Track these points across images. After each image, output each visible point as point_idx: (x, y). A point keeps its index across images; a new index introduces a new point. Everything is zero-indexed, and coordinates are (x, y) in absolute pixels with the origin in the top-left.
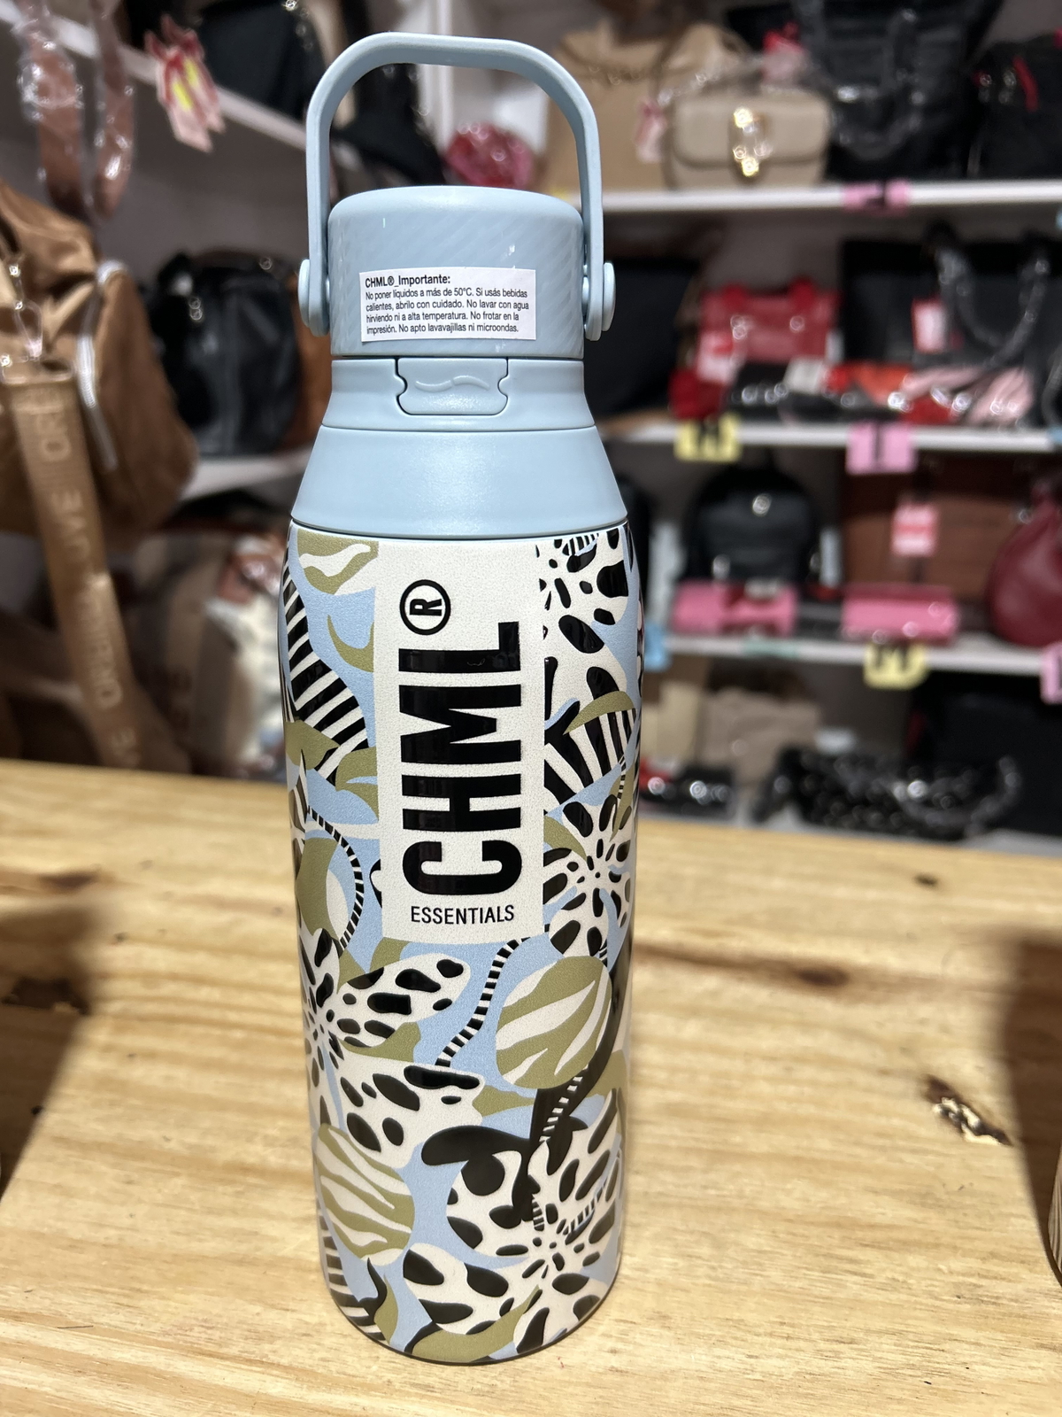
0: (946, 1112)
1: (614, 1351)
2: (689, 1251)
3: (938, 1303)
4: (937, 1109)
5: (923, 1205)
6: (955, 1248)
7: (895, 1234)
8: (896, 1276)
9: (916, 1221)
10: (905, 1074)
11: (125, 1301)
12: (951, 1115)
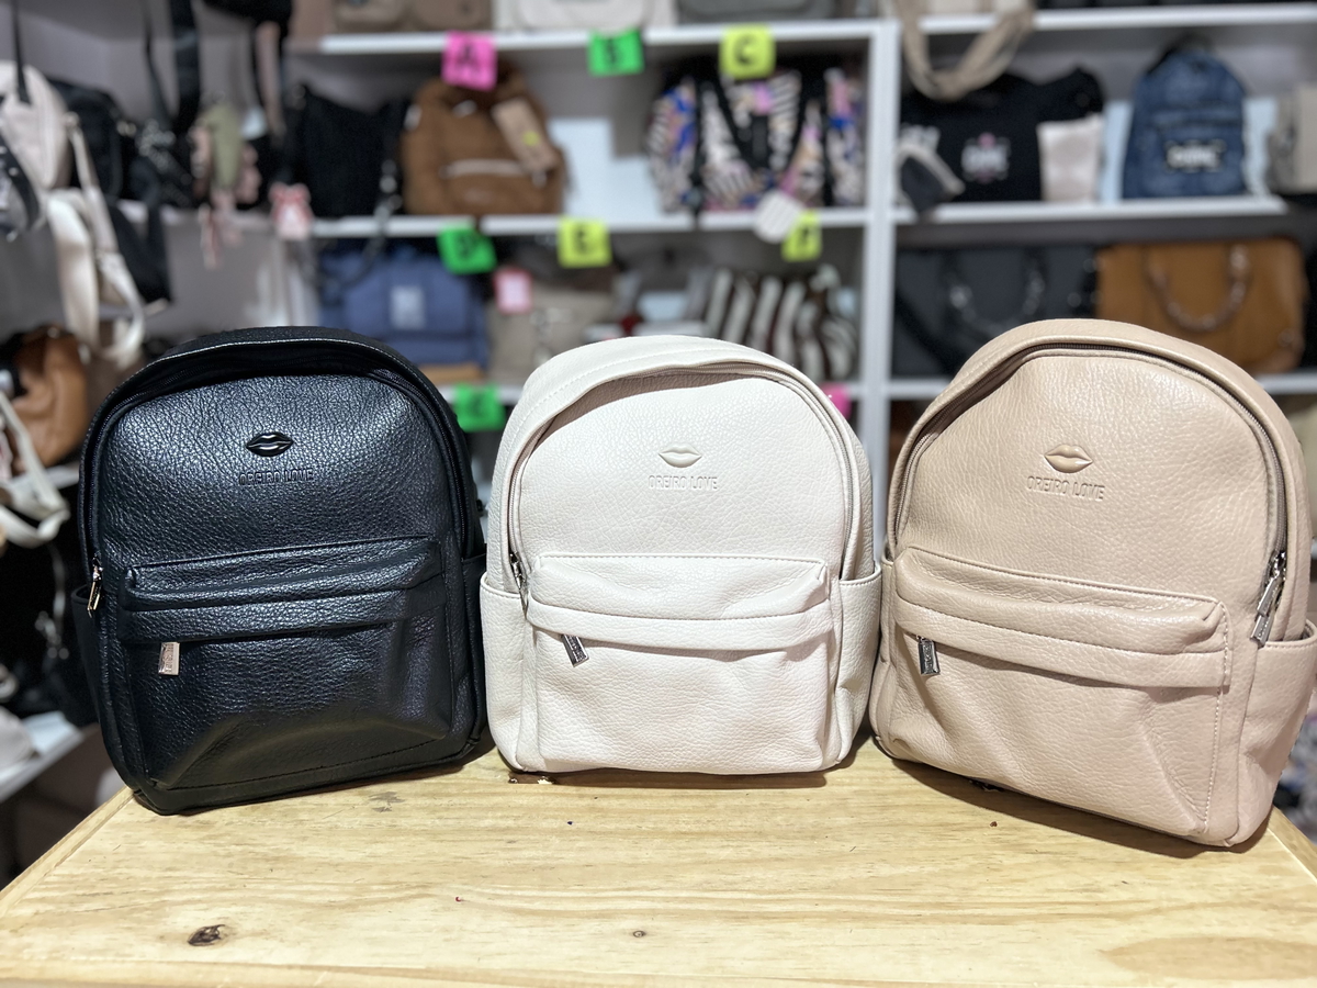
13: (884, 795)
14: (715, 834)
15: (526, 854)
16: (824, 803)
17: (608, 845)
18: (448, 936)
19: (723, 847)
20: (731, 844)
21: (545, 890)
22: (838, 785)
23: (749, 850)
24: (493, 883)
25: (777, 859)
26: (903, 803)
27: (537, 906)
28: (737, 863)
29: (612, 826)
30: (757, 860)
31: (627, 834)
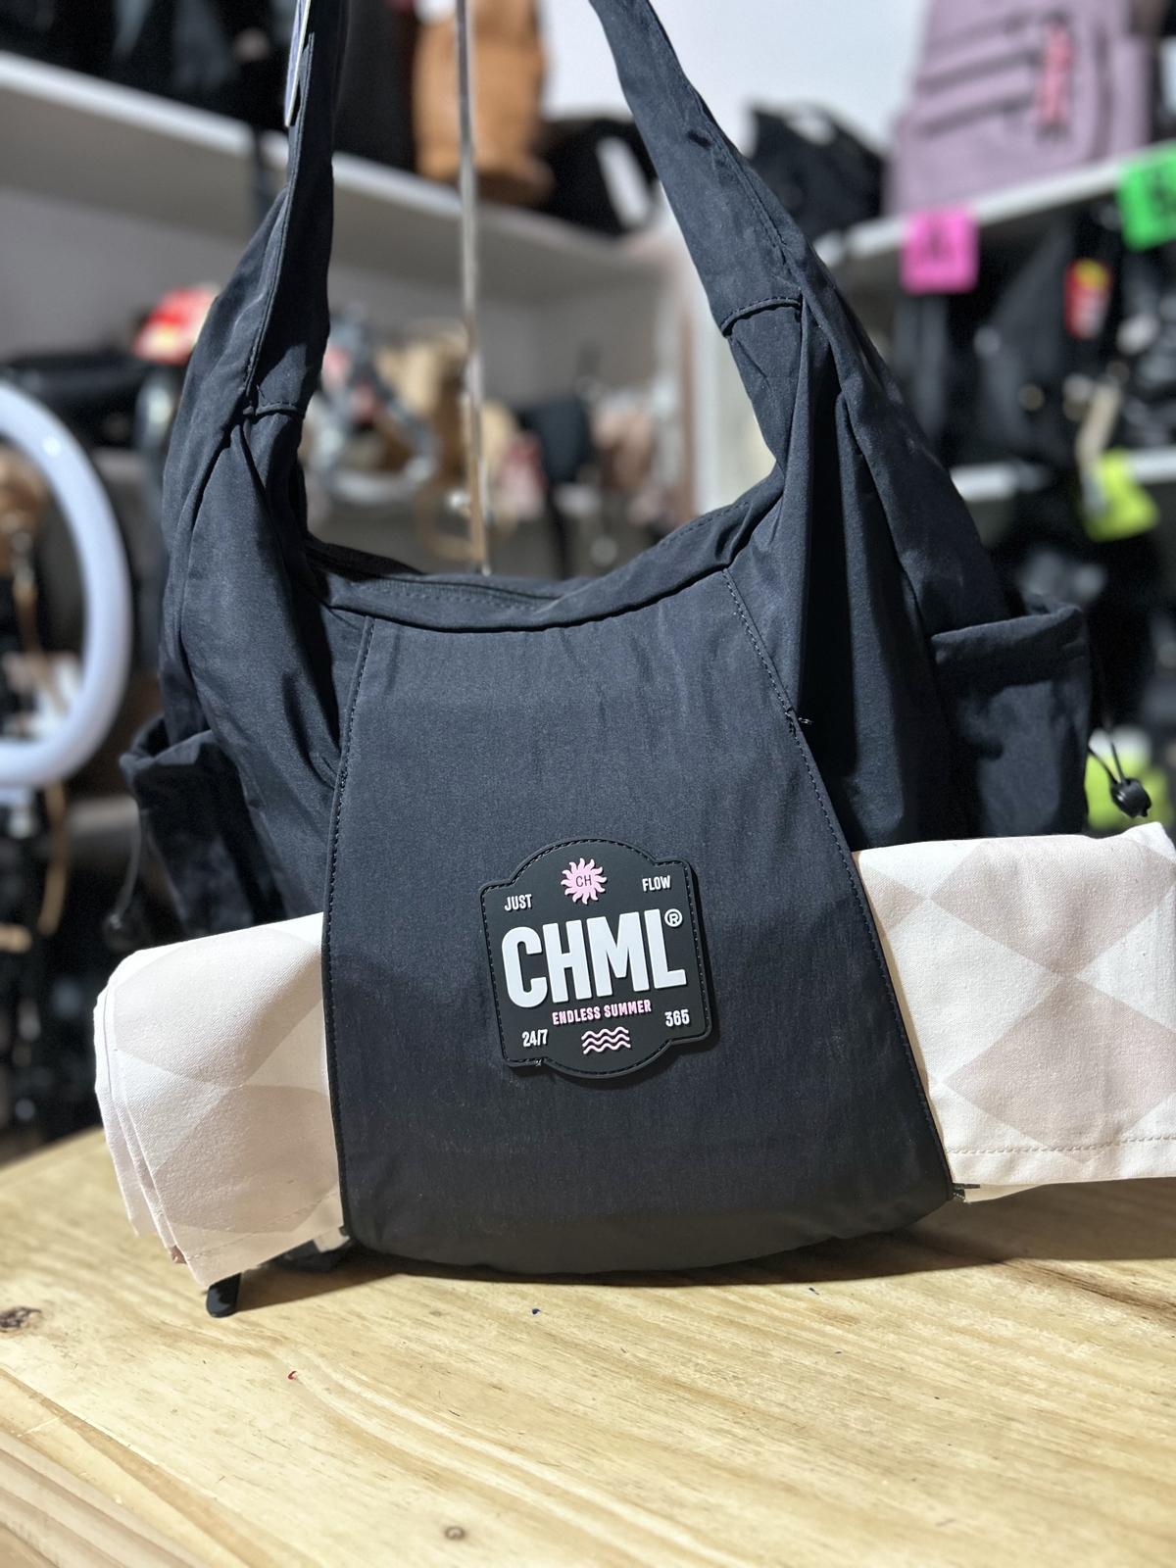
13: (1095, 1436)
14: (725, 1403)
15: (436, 1338)
16: (962, 1413)
17: (554, 1363)
18: (225, 1426)
19: (720, 1431)
20: (737, 1430)
21: (407, 1405)
22: (1018, 1388)
23: (757, 1453)
24: (354, 1367)
25: (790, 1489)
26: (1121, 1465)
27: (373, 1426)
28: (712, 1467)
29: (584, 1336)
30: (753, 1478)
31: (596, 1355)
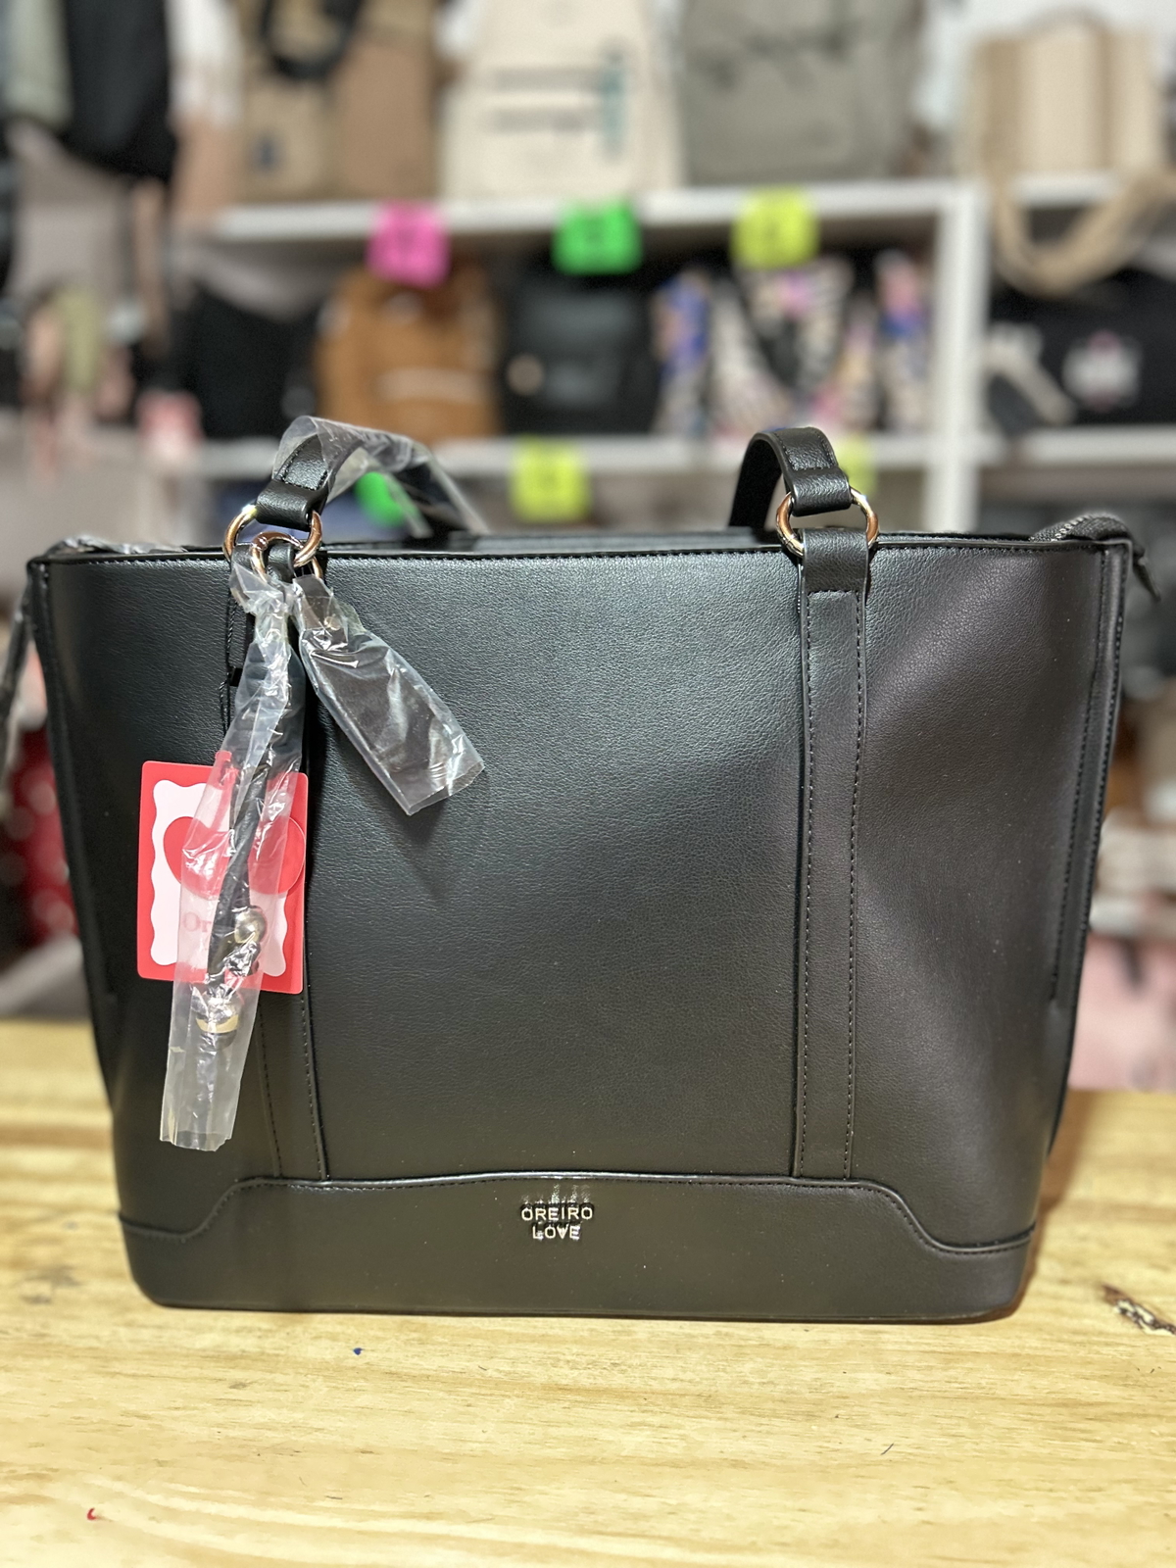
0: (1124, 1312)
1: (920, 1509)
2: (954, 1432)
3: (1157, 1458)
4: (1116, 1310)
5: (1125, 1385)
6: (1159, 1416)
7: (1110, 1409)
8: (1121, 1440)
9: (1124, 1398)
10: (1083, 1281)
11: (512, 1497)
12: (1129, 1314)
20: (649, 1419)
24: (171, 1480)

• • •

▶ **Problem to solve**: Render every non-blank line of the rows above as a Markdown table with two columns, Line for the running line number and Entry for the line itself. Leave the pictures out of the answer.

▶ **Completed exercise**:
| Line | Entry |
|---|---|
| 1 | Track these points across images. After each image, output each visible point as point_idx: (x, y). A point keeps its index across images; a new index introduces a new point. Everything is zero-indexed, and coordinates are (x, y) in absolute pixels with the origin in the top-left. |
| 2 | 0: (946, 1112) |
| 3 | 1: (614, 1351) |
| 4 | 2: (689, 1251) |
| 5 | 3: (938, 1303) |
| 6 | 4: (937, 1109) |
| 7 | 5: (923, 1205) |
| 8 | 6: (955, 1248) |
| 9 | 7: (895, 1234) |
| 10 | 8: (896, 1276) |
| 11 | 9: (916, 1221) |
| 12 | 10: (905, 1074) |
| 13 | 11: (125, 1301) |
| 14 | 12: (951, 1115) |
| 15 | 13: (884, 795) |
| 16 | 14: (715, 834) |
| 17 | 15: (526, 854) |
| 18 | 16: (824, 803) |
| 19 | 17: (608, 845) |
| 20 | 18: (448, 936) |
| 21 | 19: (723, 847) |
| 22 | 20: (731, 844) |
| 23 | 21: (545, 890) |
| 24 | 22: (838, 785) |
| 25 | 23: (749, 850) |
| 26 | 24: (493, 883) |
| 27 | 25: (777, 859) |
| 28 | 26: (903, 803) |
| 29 | 27: (537, 906) |
| 30 | 28: (737, 863) |
| 31 | 29: (612, 826) |
| 32 | 30: (757, 860) |
| 33 | 31: (627, 834) |
| 34 | 13: (1095, 1436) |
| 35 | 14: (725, 1403) |
| 36 | 15: (436, 1338) |
| 37 | 16: (962, 1413) |
| 38 | 17: (554, 1363) |
| 39 | 18: (225, 1426) |
| 40 | 19: (720, 1431) |
| 41 | 20: (737, 1430) |
| 42 | 21: (407, 1405) |
| 43 | 22: (1018, 1388) |
| 44 | 23: (757, 1453) |
| 45 | 24: (354, 1367) |
| 46 | 25: (790, 1489) |
| 47 | 26: (1121, 1465) |
| 48 | 27: (373, 1426) |
| 49 | 28: (712, 1467) |
| 50 | 29: (584, 1336) |
| 51 | 30: (753, 1478) |
| 52 | 31: (596, 1355) |
| 53 | 0: (1124, 1312) |
| 54 | 1: (920, 1509) |
| 55 | 2: (954, 1432) |
| 56 | 3: (1157, 1458) |
| 57 | 4: (1116, 1310) |
| 58 | 5: (1125, 1385) |
| 59 | 6: (1159, 1416) |
| 60 | 7: (1110, 1409) |
| 61 | 8: (1121, 1440) |
| 62 | 9: (1124, 1398) |
| 63 | 10: (1083, 1281) |
| 64 | 11: (512, 1497) |
| 65 | 12: (1129, 1314) |
| 66 | 20: (649, 1419) |
| 67 | 24: (171, 1480) |